La pression sociale et psychologique qui pèse sur ces individus les amène à développer des stratégies comportementales pour vivre avec. Le lecteur observe avec fascination Miaki pendant une séance de natation, faisant un effort mental considérable pour surmonter ce qu’elle doit endurer dans sa profession, pour retrouver un semblant de sérénité en faisant la part des choses, en se rappelant comment revenir au point d’équilibre entre ce qu’elle endure et les bénéfices qu’elle en tire, comment évacuer les humiliations et les souffrances. Il établit une comparaison avec le propre comportement de Serge, un homme de main sans état d’âme, et avec le scénariste Marcus Bryar. Il se rend compte de la mise en abîme quand ce dernier exprime la pression qu’il ressent sous forme de paranoïa : tout le monde est en train de le guetter, à épier chacun de ses gestes, chacun de ses mots, à se jeter sur le moindre mot qu’il écrit. Il estime que les autres n’en auront jamais assez : des mots, encore des mots ! Et ça donne des séquences et puis un film… Et va-s-y qu’il en écrive d’autres, et d’autres encore, toujours plus… Pour l’argent, il n’y a qu’à signer. Des tas de signatures, des tas de séquences. Et lui, il grince, à chaque mot qu’il tape il y a un clou qui s’enfonce dans sa tête, et ça frappe dur… Le lecteur se dit qu’à travers les mots de ce personnage, l’auteur doit exprimer une phase par laquelle il a pu passer, la sensation d’avoir des vampires en train d’aspirer les productions de son esprit. Il retrouve l’intensité de souffrance psychologique des deux premiers tiers de la série Jessica Blandy. Il retrouve également la propension du scénariste à intégrer de brefs passages relevant de la poésie en prose, pas toujours convaincants.
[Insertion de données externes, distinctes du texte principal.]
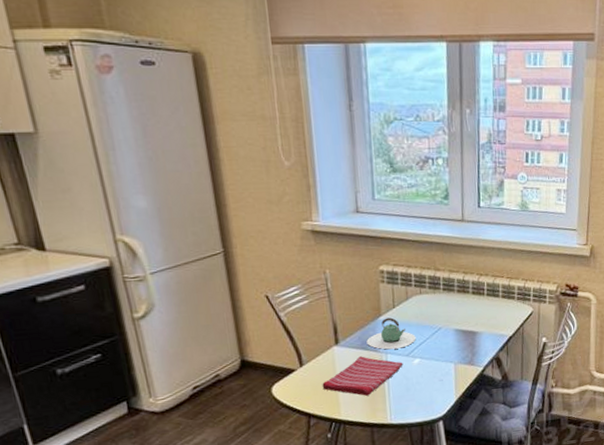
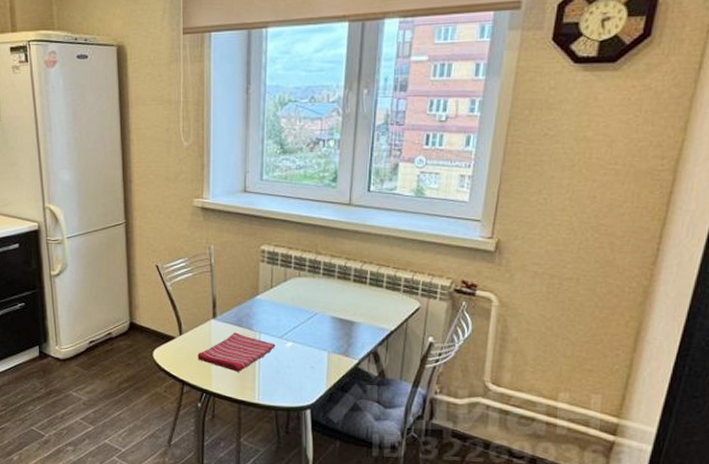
teapot: present [366,317,416,350] -> none [242,297,291,330]

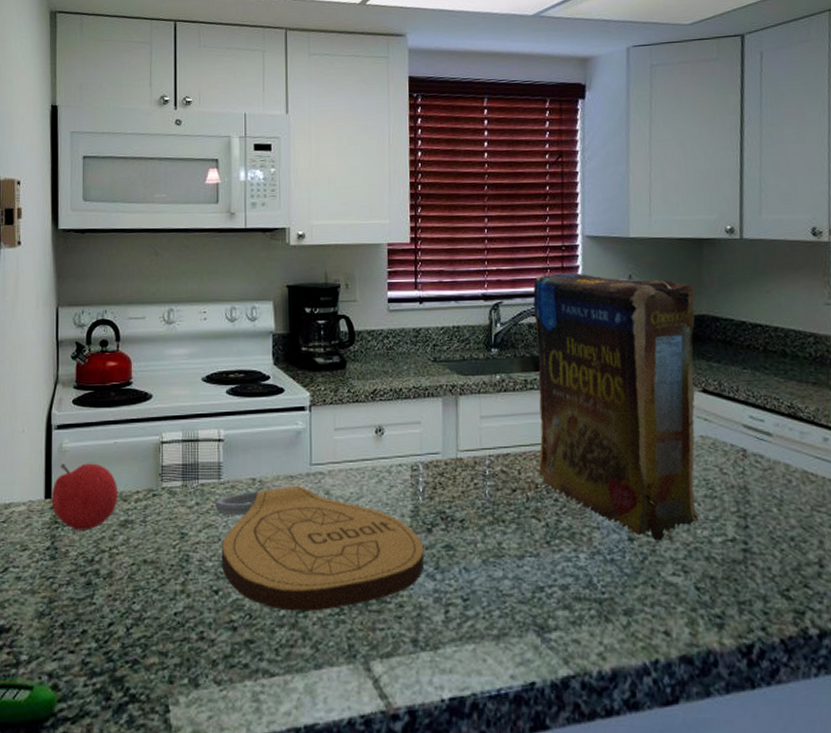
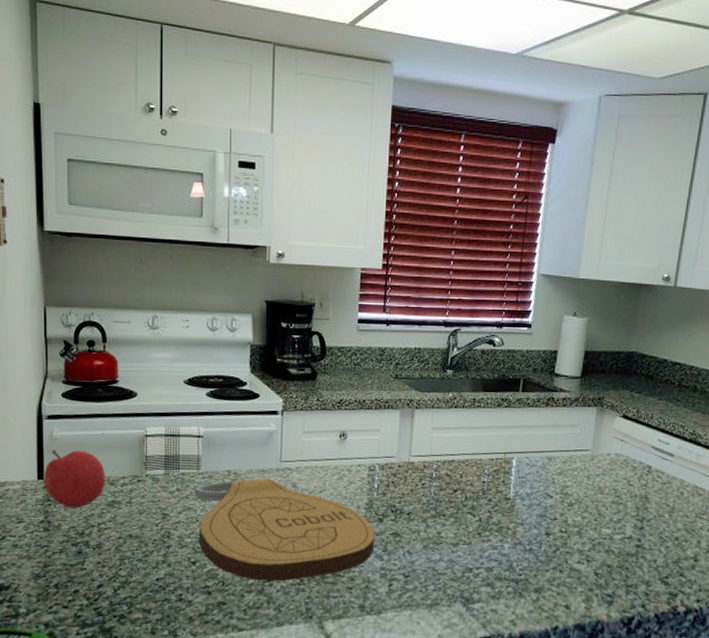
cereal box: present [514,273,704,541] -> none [455,306,629,537]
Ce deuxième tome confirme que le passage de la série Jessica Blandy à celle-ci s’est avéré motivant pour les auteurs qui ont retrouvé l’art de mitonner des récits bien noirs, mettant en scène des personnages déformés par leur mode de vie, dans des environnements luxueux bénéficiant d’une représentation soignée et élégante, pour une histoire vénéneuse sans être racoleuse, accablante sans sombrer dans l’ultraviolence voyeuriste ou le gore.